Re: [PATCH v5 07/12] khugepaged: add mTHP support

Posted by David Hildenbrand 9 months, 1 week ago

On 02.05.25 14:50, Jann Horn wrote:
> On Fri, May 2, 2025 at 8:29 AM David Hildenbrand <david@redhat.com> wrote:
>> On 02.05.25 00:29, Nico Pache wrote:
>>> On Wed, Apr 30, 2025 at 2:53 PM Jann Horn <jannh@google.com> wrote:
>>>>
>>>> On Mon, Apr 28, 2025 at 8:12 PM Nico Pache <npache@redhat.com> wrote:
>>>>> Introduce the ability for khugepaged to collapse to different mTHP sizes.
>>>>> While scanning PMD ranges for potential collapse candidates, keep track
>>>>> of pages in KHUGEPAGED_MIN_MTHP_ORDER chunks via a bitmap. Each bit
>>>>> represents a utilized region of order KHUGEPAGED_MIN_MTHP_ORDER ptes. If
>>>>> mTHPs are enabled we remove the restriction of max_ptes_none during the
>>>>> scan phase so we dont bailout early and miss potential mTHP candidates.
>>>>>
>>>>> After the scan is complete we will perform binary recursion on the
>>>>> bitmap to determine which mTHP size would be most efficient to collapse
>>>>> to. max_ptes_none will be scaled by the attempted collapse order to
>>>>> determine how full a THP must be to be eligible.
>>>>>
>>>>> If a mTHP collapse is attempted, but contains swapped out, or shared
>>>>> pages, we dont perform the collapse.
>>>> [...]
>>>>> @@ -1208,11 +1211,12 @@ static int collapse_huge_page(struct mm_struct *mm, unsigned long address,
>>>>>           vma_start_write(vma);
>>>>>           anon_vma_lock_write(vma->anon_vma);
>>>>>
>>>>> -       mmu_notifier_range_init(&range, MMU_NOTIFY_CLEAR, 0, mm, address,
>>>>> -                               address + HPAGE_PMD_SIZE);
>>>>> +       mmu_notifier_range_init(&range, MMU_NOTIFY_CLEAR, 0, mm, _address,
>>>>> +                               _address + (PAGE_SIZE << order));
>>>>>           mmu_notifier_invalidate_range_start(&range);
>>>>>
>>>>>           pmd_ptl = pmd_lock(mm, pmd); /* probably unnecessary */
>>>>> +
>>>>>           /*
>>>>>            * This removes any huge TLB entry from the CPU so we won't allow
>>>>>            * huge and small TLB entries for the same virtual address to
>>>>
>>>> It's not visible in this diff, but we're about to do a
>>>> pmdp_collapse_flush() here. pmdp_collapse_flush() tears down the
>>>> entire page table, meaning it tears down 2MiB of address space; and it
>>>> assumes that the entire page table exclusively corresponds to the
>>>> current VMA.

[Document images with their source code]
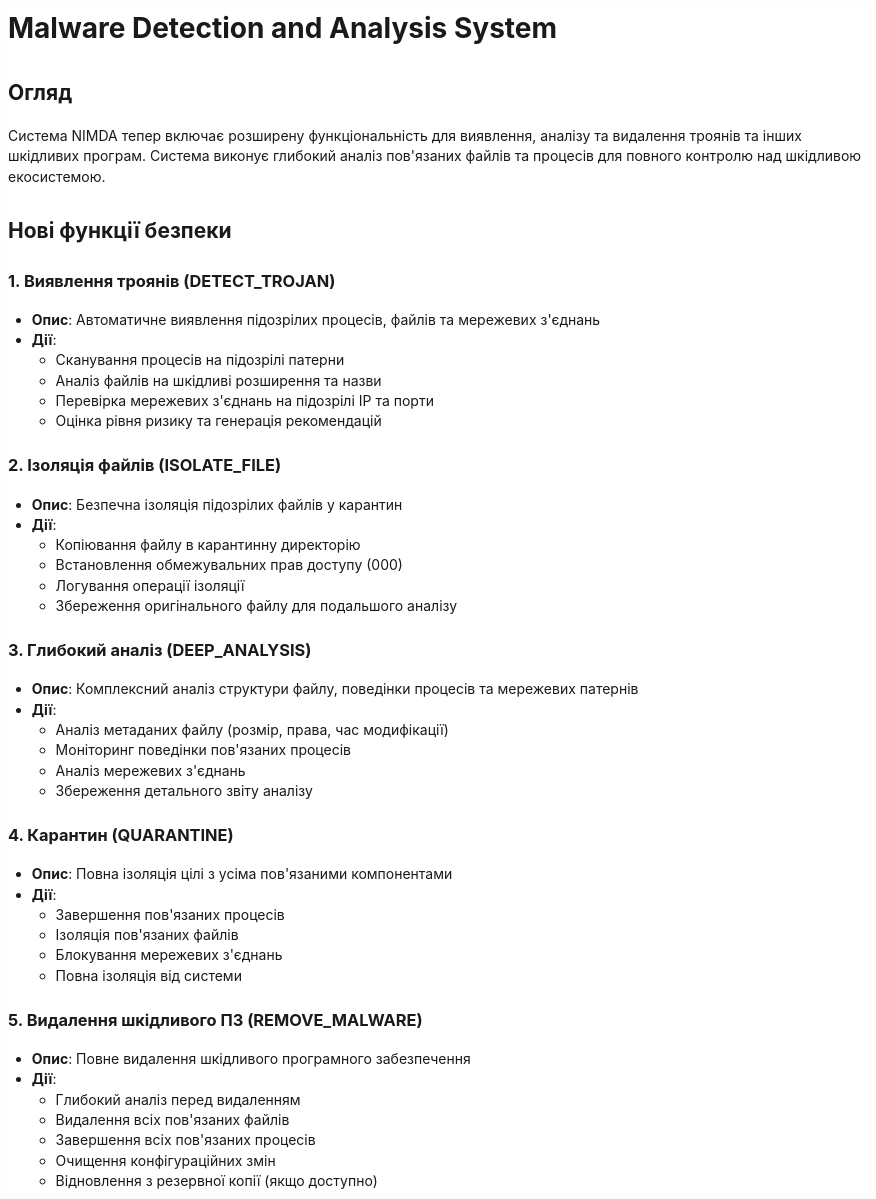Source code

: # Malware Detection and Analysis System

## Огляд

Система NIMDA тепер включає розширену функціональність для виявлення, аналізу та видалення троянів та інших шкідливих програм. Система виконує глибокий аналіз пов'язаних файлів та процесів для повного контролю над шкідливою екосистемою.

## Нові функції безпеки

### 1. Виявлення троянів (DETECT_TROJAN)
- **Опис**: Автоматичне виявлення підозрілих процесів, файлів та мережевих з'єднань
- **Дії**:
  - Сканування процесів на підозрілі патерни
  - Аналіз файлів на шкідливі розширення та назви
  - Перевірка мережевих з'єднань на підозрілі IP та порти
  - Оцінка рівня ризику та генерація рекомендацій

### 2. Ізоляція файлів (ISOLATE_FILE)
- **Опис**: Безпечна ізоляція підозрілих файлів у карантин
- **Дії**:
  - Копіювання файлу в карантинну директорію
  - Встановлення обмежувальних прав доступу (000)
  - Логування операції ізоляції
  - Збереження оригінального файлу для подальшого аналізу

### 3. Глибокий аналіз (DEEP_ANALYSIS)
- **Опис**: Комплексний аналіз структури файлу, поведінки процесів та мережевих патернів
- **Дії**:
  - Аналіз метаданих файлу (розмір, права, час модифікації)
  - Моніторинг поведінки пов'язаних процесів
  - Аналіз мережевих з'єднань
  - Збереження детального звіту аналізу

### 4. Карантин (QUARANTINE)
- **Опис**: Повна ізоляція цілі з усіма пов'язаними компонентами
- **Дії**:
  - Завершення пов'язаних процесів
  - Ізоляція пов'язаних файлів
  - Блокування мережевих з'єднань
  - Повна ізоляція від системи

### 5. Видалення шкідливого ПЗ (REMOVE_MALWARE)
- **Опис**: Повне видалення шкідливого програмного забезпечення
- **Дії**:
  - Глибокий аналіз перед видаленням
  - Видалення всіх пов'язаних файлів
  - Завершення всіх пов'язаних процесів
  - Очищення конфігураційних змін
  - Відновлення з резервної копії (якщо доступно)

● Required action A
List every function called in the code lines of the diff in the khugepaged thread, excluding the hunk header and the comments below the diff. Name each function once.
● Required action B
Answer these questions from the khugepaged thread:
(i) What does each bit in the bitmap represent?
(ii) What is max_ptes_none scaled by?
(iii) How much address space does pmdp_collapse_flush() tear down?
● Required action C
Resume the khugepaged mTHP patch thread after its final sentence.

● Reply A
vma_start_write
anon_vma_lock_write
mmu_notifier_range_init
mmu_notifier_invalidate_range_start
pmd_lock

● Reply B
(i) A utilized region of order KHUGEPAGED_MIN_MTHP_ORDER ptes.
(ii) The attempted collapse order.
(iii) 2MiB.

● Reply C
>>>>
>>>> I think you'll need to ensure that the pmdp_collapse_flush() only
>>>> happens for full-size THP, and that mTHP only tears down individual
>>>> PTEs in the relevant range. (That code might get a bit messy, since
>>>> the existing THP code tears down PTEs in a detached page table, while
>>>> mTHP would have to do it in a still-attached page table.)
>>> Hi Jann!
>>>
>>> I was under the impression that this is needed to prevent GUP-fast
>>> races (and potentially others).
> 
> Why would you need to touch the PMD entry to prevent GUP-fast races for mTHP?
> 
>>> As you state here, conceptually the PMD case is, detach the PMD, do
>>> the collapse, then reinstall the PMD (similarly to how the system
>>> recovers from a failed PMD collapse). I tried to keep the current
>>> locking behavior as it seemed the easiest way to get it right (and not
>>> break anything). So I keep the PMD detaching and reinstalling for the
>>> mTHP case too. As Hugh points out I am releasing the anon lock too
>>> early. I will comment further on his response.
> 
> As I see it, you're not "keeping" the current locking behavior; you're
> making a big implicit locking change by reusing a codepath designed
> for PMD THP for mTHP, where the page table may not be exclusively
> owned by one VMA.

That is not the intention. The intention in this series (at least as we 
discussed) was to not do it across VMAs; that is considered the next 
logical step (which will be especially relevant on arm64 IMHO).

> 
>>> As I familiarize myself with the code more, I do see potential code
>>> improvements/cleanups and locking improvements, but I was going to
>>> leave those to a later series.
>>
>> Right, the simplest approach on top of the current PMD collapse is to do
>> exactly what we do in the PMD case, including the locking: which
>> apparently is no completely the same yet :).
>>
>> Instead of installing a PMD THP, we modify the page table and remap that.
>>
>> Moving from the PMD lock to the PTE lock will not make a big change in
>> practice for most cases: we already must disable essentially all page
>> table walkers (vma lock, mmap lock in write, rmap lock in write).
>>
>> The PMDP clear+flush is primarily to disable the last possible set of
>> page table walkers: (1) HW modifications and (2) GUP-fast.
>>
>> So after the PMDP clear+flush we know that (A) HW can not modify the
>> pages concurrently and (B) GUP-fast cannot succeed anymore.
>>
>> The issue with PTEP clear+flush is that we will have to remember all PTE
>> values, to reset them if anything goes wrong. Using a single PMD value
>> is arguably simpler. And then, the benefit vs. complexity is unclear.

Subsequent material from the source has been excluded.